Da una parte, insomma, Berlusconi propone l’immagine di una società omogenea, coesa, sostanzialmente pacificata, perché condivide - grazie a un rapporto affettivo col capo - valori e stili di pensiero, senza voci dissonanti e fuori dal coro. Una società in cui il conflitto non esiste, né quello di classe né quello ideale, né quello - aperto e proclamato - degli interessi; una società in cui le voci della critica, dei media e delle altre istanze che costituiscono la pubblica opinione, non portano altro contributo che qualche variazione su un unico tema. Una società che si compiace delle stesse evidenze, che si turba per le stesse inquietudini; una sfera pubblico-sociale anestetizzata, e certamente assai diversa da quelle che storicamente sono state le società liberali e democratiche, caratterizzate da intensa e vivacissima dialettica di posizioni, dalla violenza della polemica nella stampa, nelle accademie, nelle case editrici, nei salotti intellettuali. Una società omogenea, insomma, e una stampa allineata o molto prudente.
A ciò si contrappone una visione della politica come combattimento contro estranei o nemici, come una lotta tanto aspra che non trova moderazione e neutralizzazione neppure nelle istituzioni, nei poteri dello Stato. Queste, anziché essere interpretate come sistemi di regole intrinsecamente neutrali, la cui finalità è di lasciare sussistere il conflitto fra le parti senza essere esse stesse ‘parte’ - tranne il caso del potere esecutivo, che può essere ‘parte’, ma soltanto secondo precisi limiti -, paiono a Berlusconi sempre attraversate dall’energia della polemica, dalla partigianeria. Una sorta di iper-politicismo per cui la politica esce dalle istituzioni, le eccede continuamente, le travolge come la piena inarrestabile di un fiume, gonfio di polemicità. Tutte le magistrature sono necessariamente parziali e mai neutrali, la politica è sempre faziosità, la dismisura non può non travalicare la misura.

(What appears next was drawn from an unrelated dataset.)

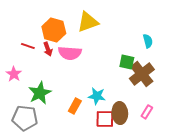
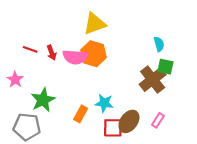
orange hexagon: (54, 30) -> (93, 54), moved
green square: (127, 62) -> (165, 67), moved
brown ellipse: (120, 113) -> (129, 121), turned 40

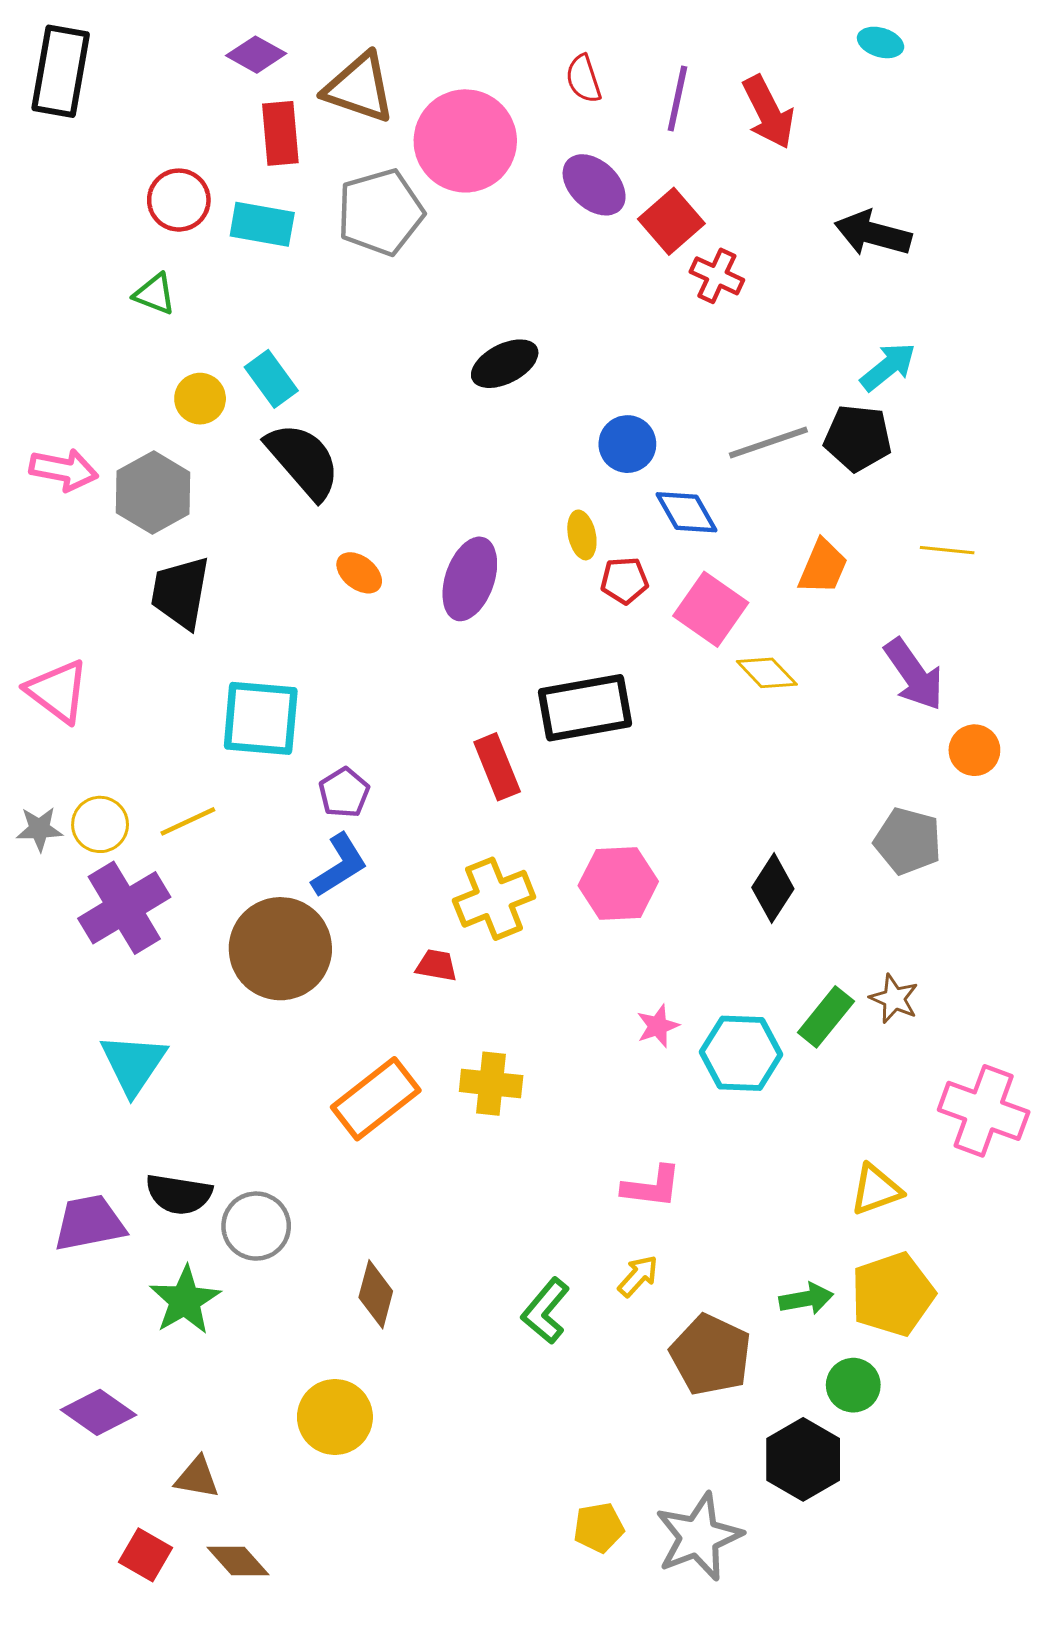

Sembra a volte di avere a che fare con un’applicazione domestica e in tono minore del celebre ‘politico’ di Carl Schmitt, il teorico secondo il quale la politica consiste essenzialmente nel rapporto amico-nemico. Oppure possono venire alla mente interpretazioni della politica come volontà di potenza, come grandioso e tragico destino di conflitto; una visione terribile, certo, ma anche nobile, che sta fra Nietzsche e Lenin. Ma lo sembra soltanto. Infatti, queste concezioni della politica la vedono come un’energia pubblica, che emana da un popolo, come una forza collettiva rivoluzionaria che mobilita ogni ordine giuridico-istituzionale. Berlusconi, invece, pensa alla politica come alla sua personale volontà di potenza, come a un eccesso privato che dilaga nel pubblico. In mano a lui, insomma, quello che in altri contesti è la rivoluzione che travolge le istituzioni, diventa più banalmente tentativo di prevaricazione, unito a un continuo sospetto della prevaricazione altrui.
Tutto ciò non è né rassicurante né innocuo, soprattutto se è diventata la nuova costituzione materiale del nostro Paese, e se diventerà - come sostengono e auspicano esponenti della maggioranza - la nuova costituzione formale. Infatti, lo scenario che prevede istituzioni politiche ‘calde’ percorse da spasimi di polemicità, e la società civile ‘fredda’, libera da conflitti e unificata semmai nel tepore pacificante dell’amore, è un’inversione quasi perfetta dell’Abc della moderna democrazia: è l’immagine, non rassicurante ma inquietante, di una democrazia autoritaria.